Мать шепотом объясняла мне, что к чему, поучая, что в костеле не подобает глазеть по сторонам, а особенно не следует поворачиваться спиной к алтарю, где находится сам боженька. 

Как зачарованный смотрел я на священника. 

— Сам боженька говорит его устами, — сказала мать. Так вот почему у священника такой удивительный, берущий за сердце голос, вот почему люди слушают его с таким уважением!.. 

Со временем я стал чаще бывать в костеле. Сначала меня водили туда родители, а когда подрос — сестра Люда. В костеле я ощущал всю свою ничтожность, но вместе с тем мне казалось, будто какая-то неведомая сила возносит меня над землей. Причина такого состояния была мне ясна: костел — святое место, божий дом. 

Первая исповедь, первое причастие еще больше увеличили мое уважение к духовенству. «Какое счастье быть священником!» — думал я, не сводя глаз с ксендза. 

Зимой наша семья отправляла религиозные обряды особенно усердно. Летом, естественно, молились мало: дни пробегали в работе, куда уж тут перебирать четки! Зато долгие осенние и зимние вечера наполнить было нечем. 

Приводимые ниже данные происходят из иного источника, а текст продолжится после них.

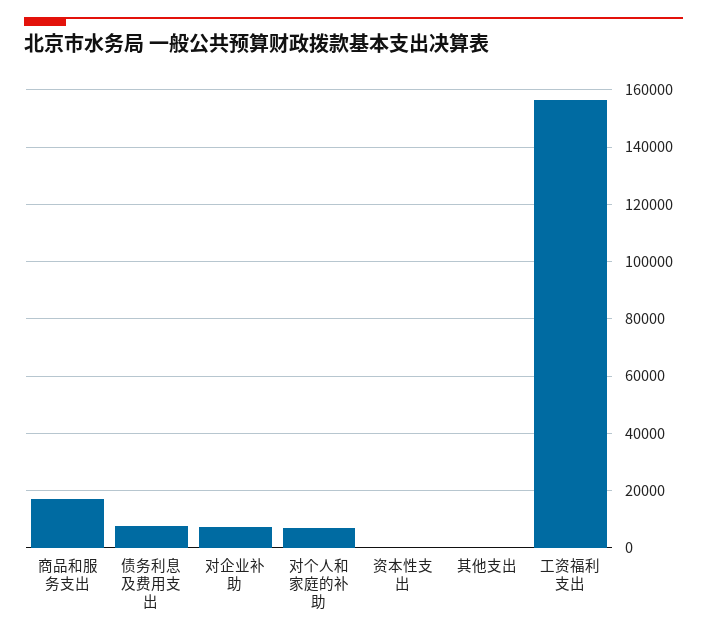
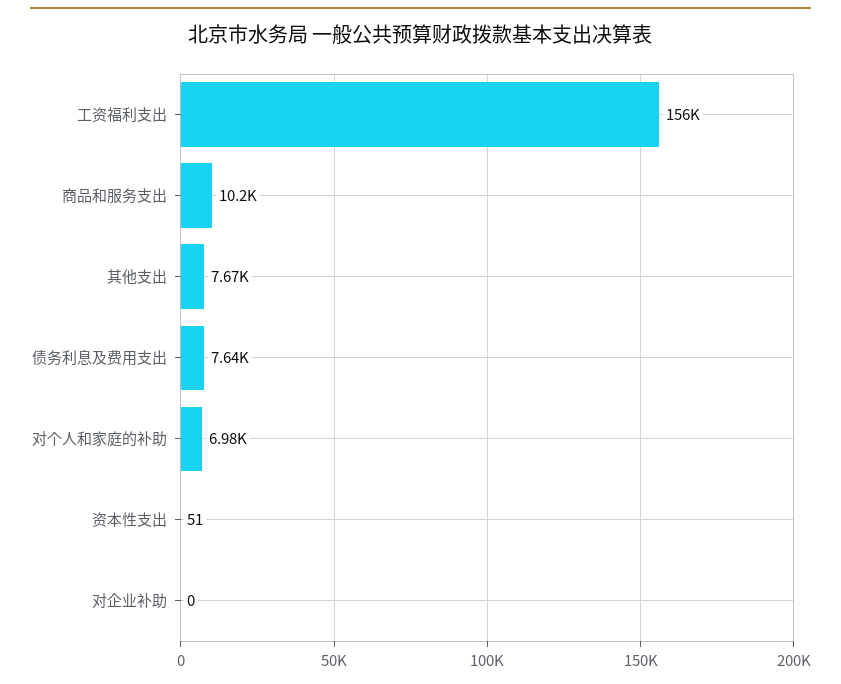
  {
-   "商品和服务支出": 17500,
+   "商品和服务支出": 10200,
    "债务利息及费用支出": 7640,
-   "对企业补助": 7500,
+   "对企业补助": 0,
    "对个人和家庭的补助": 6980,
    "资本性支出": 51,
-   "其他支出": 0,
+   "其他支出": 7670,
    "工资福利支出": 156000
  }

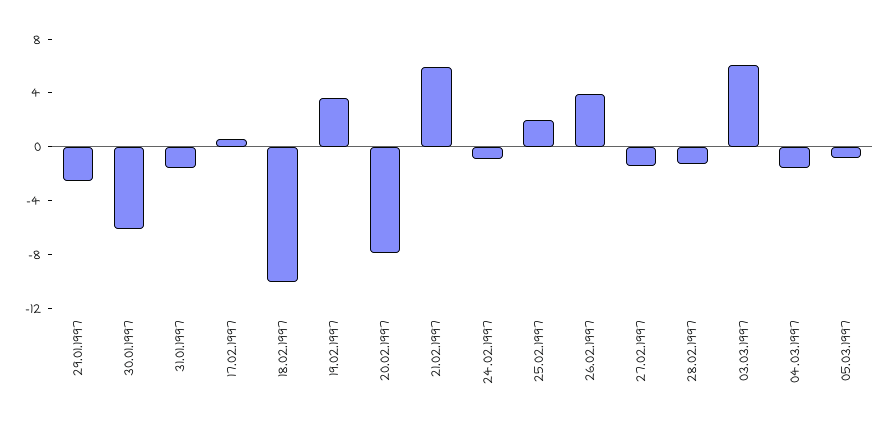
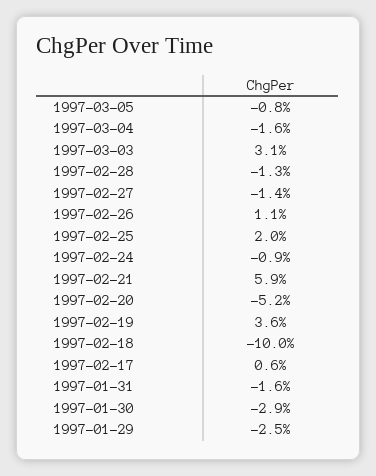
  {
    "29.01.1997": -2.5,
-   "30.01.1997": -6,
+   "30.01.1997": -2.9,
    "31.01.1997": -1.6,
    "17.02.1997": 0.6,
    "18.02.1997": -10,
    "19.02.1997": 3.6,
-   "20.02.1997": -8,
+   "20.02.1997": -5.2,
    "21.02.1997": 5.9,
    "24.02.1997": -0.9,
    "25.02.1997": 2,
-   "26.02.1997": 4,
+   "26.02.1997": 1.1,
    "27.02.1997": -1.4,
    "28.02.1997": -1.3,
-   "03.03.1997": 6,
+   "03.03.1997": 3.1,
    "04.03.1997": -1.6,
    "05.03.1997": -0.8
  }

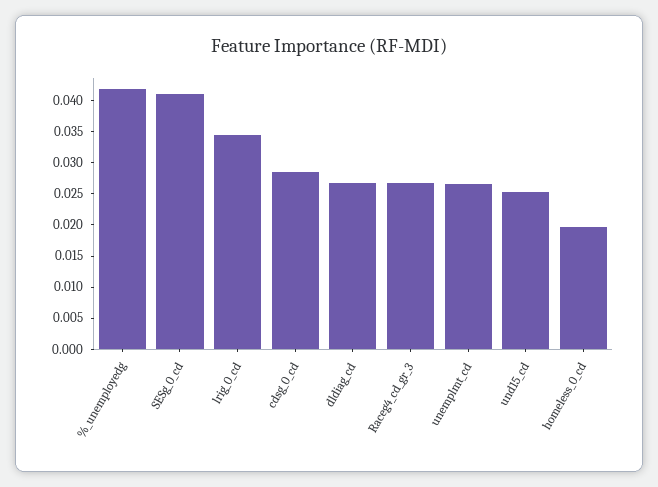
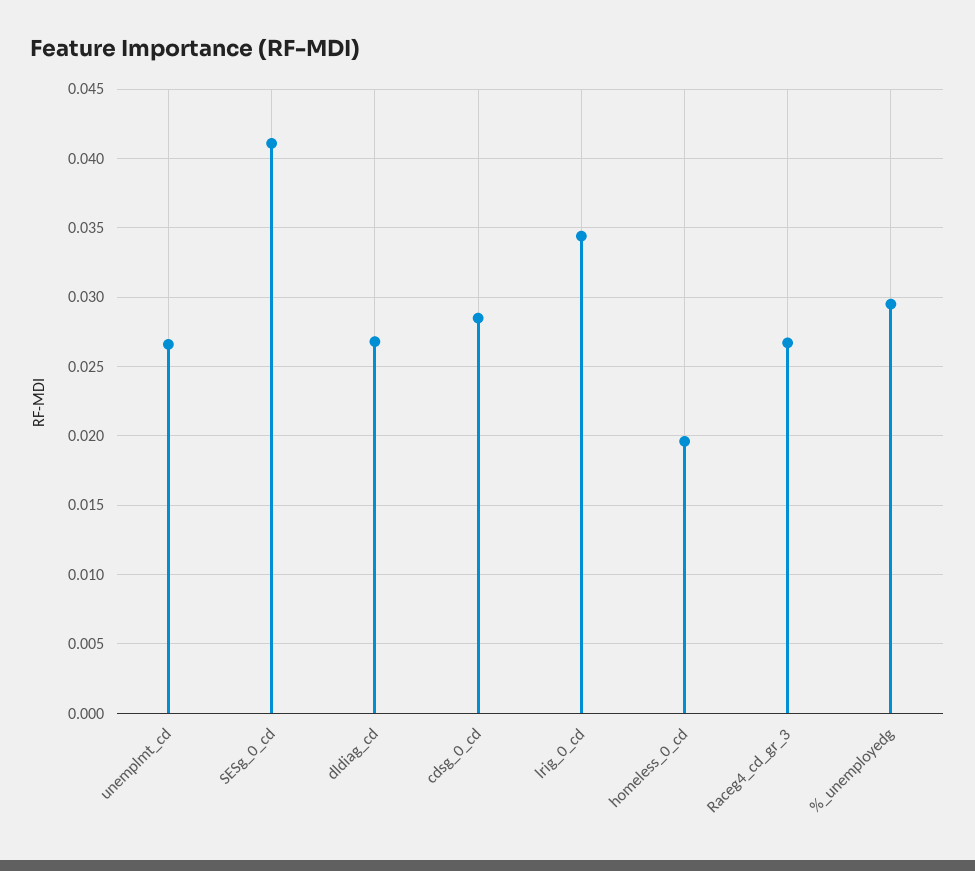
  {
-   "%_unemployedg": 0.0425,
+   "%_unemployedg": 0.0295,
    "SESg_0_cd": 0.041,
    "lrig_0_cd": 0.0345,
    "cdsg_0_cd": 0.0285,
    "dldiag_cd": 0.027,
    "Raceg4_cd_gr_3": 0.0265,
    "unemplmt_cd": 0.0265,
-   "und15_cd": 0.025,
    "homeless_0_cd": 0.0195
  }

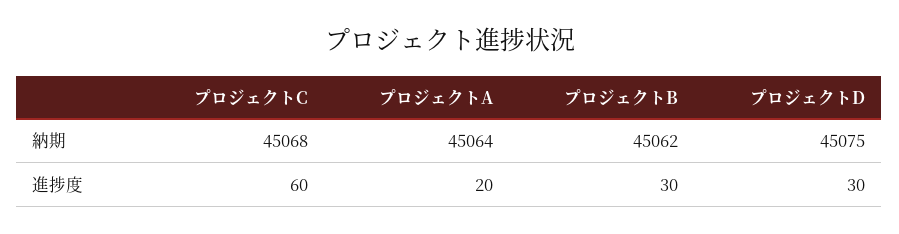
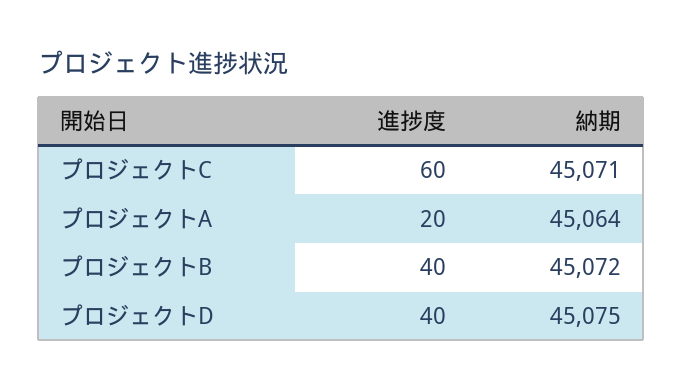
  {
    "プロジェクトC": {
-     "納期": 45068,
+     "納期": 45071,
      "進捗度": 60
    },
    "プロジェクトA": {
      "納期": 45064,
      "進捗度": 20
    },
    "プロジェクトB": {
-     "納期": 45062,
+     "納期": 45072,
-     "進捗度": 30
+     "進捗度": 40
    },
    "プロジェクトD": {
      "納期": 45075,
-     "進捗度": 30
+     "進捗度": 40
    }
  }

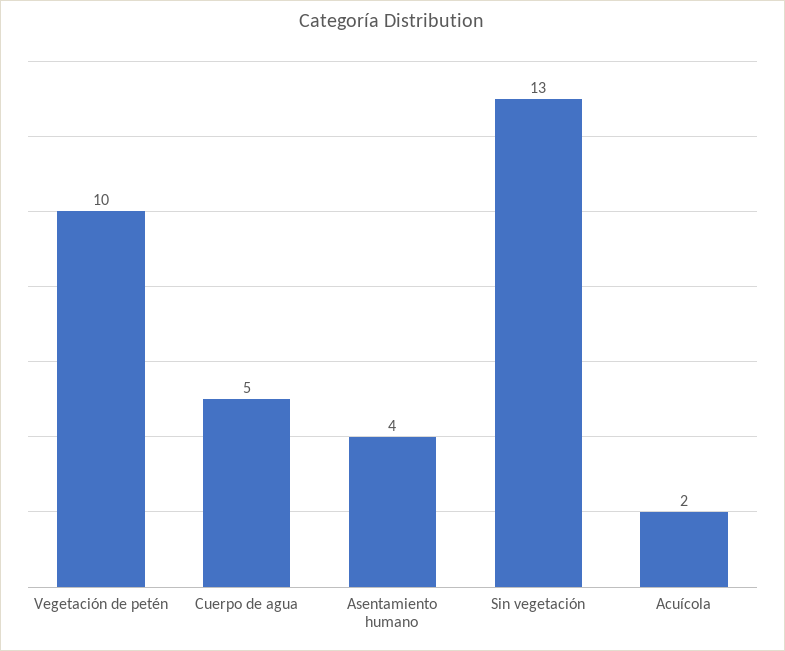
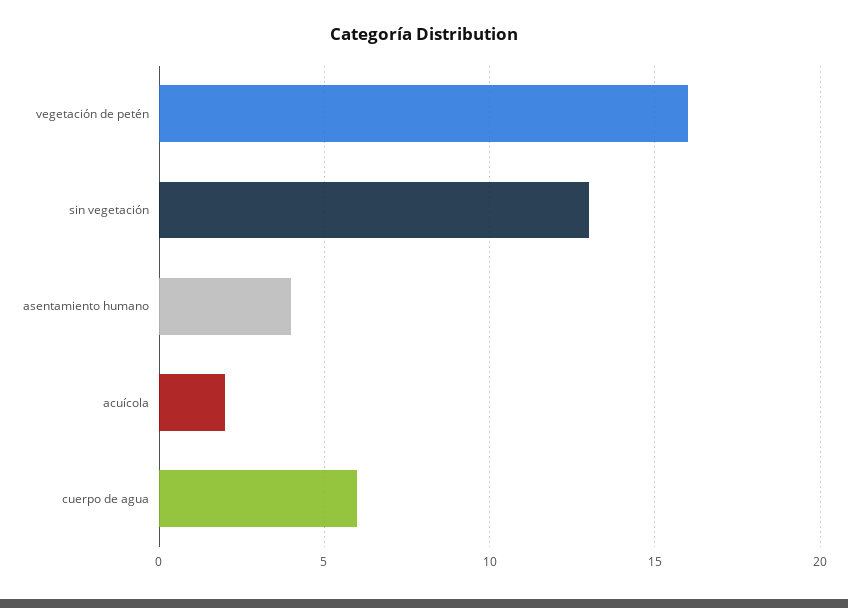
  {
-   "Vegetación de petén": 10,
+   "Vegetación de petén": 16,
-   "Cuerpo de agua": 5,
+   "Cuerpo de agua": 6,
    "Asentamiento humano": 4,
    "Sin vegetación": 13,
    "Acuícola": 2
  }

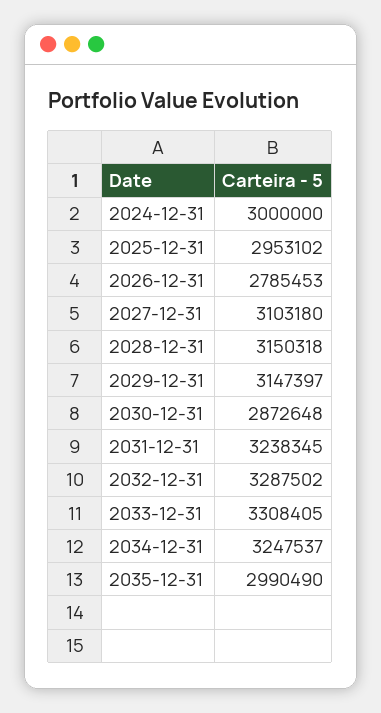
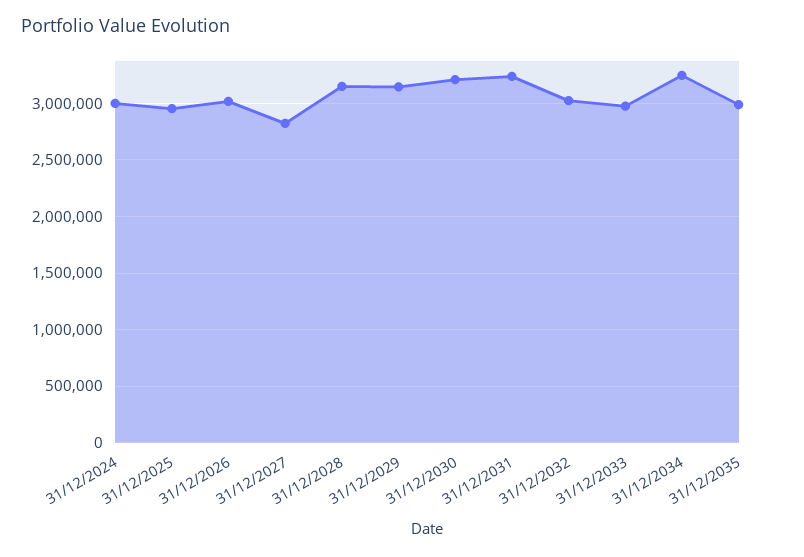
  {
    "2024-12-31": 3000000,
    "2025-12-31": 2953102,
-   "2026-12-31": 2785453,
+   "2026-12-31": 3000000,
-   "2027-12-31": 3103180,
+   "2027-12-31": 2800000,
    "2028-12-31": 3150318,
    "2029-12-31": 3147397,
-   "2030-12-31": 2872648,
+   "2030-12-31": 3200000,
    "2031-12-31": 3238345,
-   "2032-12-31": 3287502,
+   "2032-12-31": 3000000,
-   "2033-12-31": 3308405,
+   "2033-12-31": 3000000,
    "2034-12-31": 3247537,
    "2035-12-31": 2990490
  }

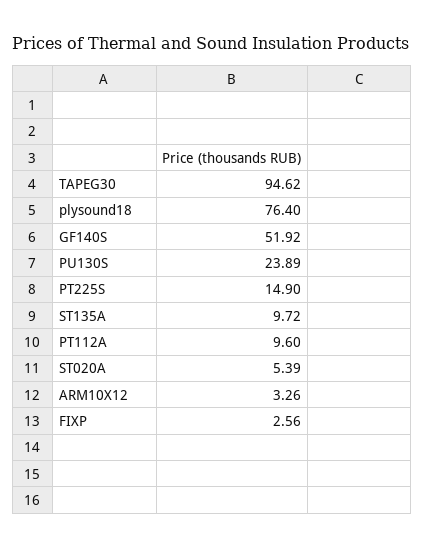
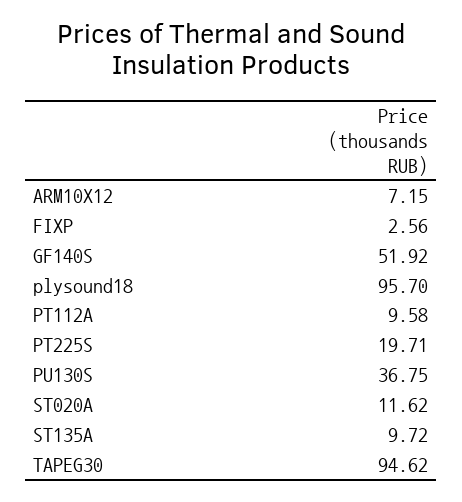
  {
    "TAPEG30": 94.62,
-   "plysound18": 76.4,
+   "plysound18": 95.7,
    "GF140S": 51.92,
-   "PU130S": 23.89,
+   "PU130S": 36.75,
-   "PT225S": 14.9,
+   "PT225S": 19.71,
    "ST135A": 9.72,
-   "PT112A": 9.6,
+   "PT112A": 9.58,
-   "ST020A": 5.39,
+   "ST020A": 11.62,
-   "ARM10X12": 3.26,
+   "ARM10X12": 7.15,
    "FIXP": 2.56
  }

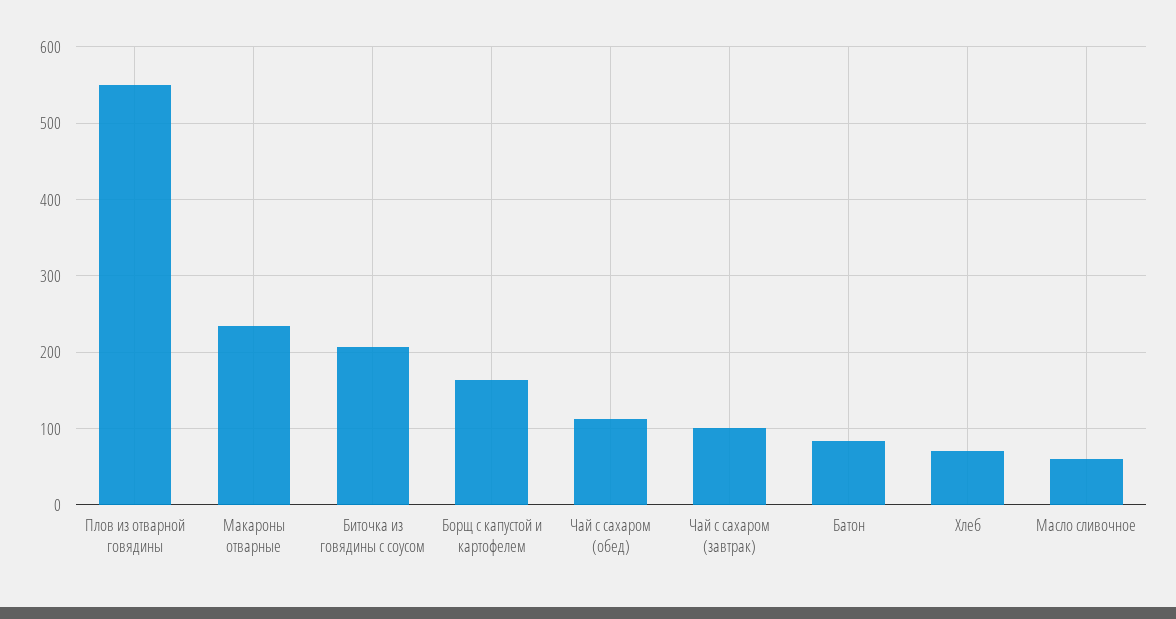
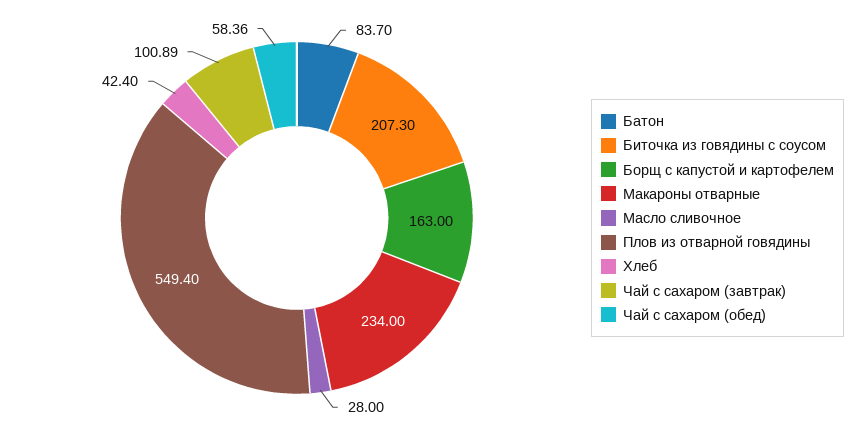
  {
    "Плов из отварной говядины": 549.4,
    "Макароны отварные": 234,
    "Биточка из говядины с соусом": 207.3,
    "Борщ с капустой и картофелем": 163,
-   "Чай с сахаром (обед)": 110,
+   "Чай с сахаром (обед)": 58.36,
    "Чай с сахаром (завтрак)": 100.89,
    "Батон": 83.7,
-   "Хлеб": 70,
+   "Хлеб": 42.4,
-   "Масло сливочное": 60
+   "Масло сливочное": 28
  }

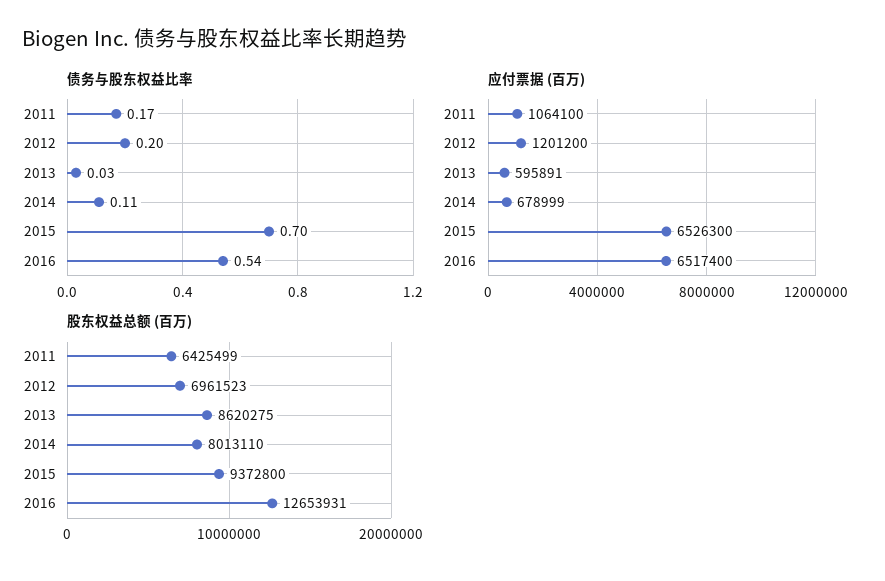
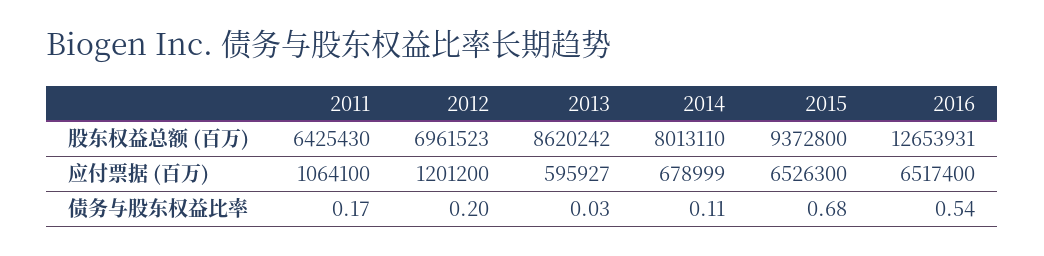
  {
    "债务与股东权益比率": {
      "2011": 0.17,
      "2012": 0.2,
      "2013": 0.03,
      "2014": 0.11,
-     "2015": 0.7,
+     "2015": 0.68,
      "2016": 0.54
    },
    "应付票据 (百万)": {
      "2011": 1064100,
      "2012": 1201200,
-     "2013": 595891,
+     "2013": 595927,
      "2014": 678999,
      "2015": 6526300,
      "2016": 6517400
    },
    "股东权益总额 (百万)": {
-     "2011": 6425499,
+     "2011": 6425430,
      "2012": 6961523,
-     "2013": 8620275,
+     "2013": 8620242,
      "2014": 8013110,
      "2015": 9372800,
      "2016": 12653931
    }
  }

В нашем доме общие моления начинались в октябре. По вечерам вся семья, став на колени, вслух читала молитвы по четкам, отец заводил литанию Марии, а мы подпевали. Затем следовали «Карунки» и прочие песнопения. 

Множество прочитанных в детском возрасте книг духовного содержания и соответствующее воспитание привили мне глубокую веру в бога. Но все-таки иногда возникали сомнения. 

В одной из книг медитаций было сказано, что после смерти душа, лицезреющая бога, абсолютно счастлива и не имеет никаких желаний. А о последнем суде говорилось, что тела, восстав из мертвых и соединившись с обитающими на небесах душами, приобретут свойство в мгновение ока переноситься из одного места в другое. Но коль скоро человек абсолютно счастлив от лицезрения бога, ему не нужны никакие путешествия! 

Несмотря на такие неясности, моя вера была крепка. Существование потустороннего мира казалось мне непреложной истиной. 

Между тем в мире происходили важные события. Стояла ранняя осень 1914 года. Отец приносил иногда газеты, в которых крупными буквами было набрано черное, грозное слово «ВОЙНА». Я принялся просить бога отвести от нас войну. 

Несмотря на мои молитвы, говор орудий нарастал не по дням, а буквально по часам. И однажды немцы прорвали фронт. 

Первое знакомство с завоевателями ясно показало, что они чувствуют себя на нашей земле полными хозяевами. Началось организованное и систематическое ограбление захваченного края. 

Жестокость и бессердечие оккупантов я объяснял тем, что они не католики, следовательно, люди, далекие от «истинной веры».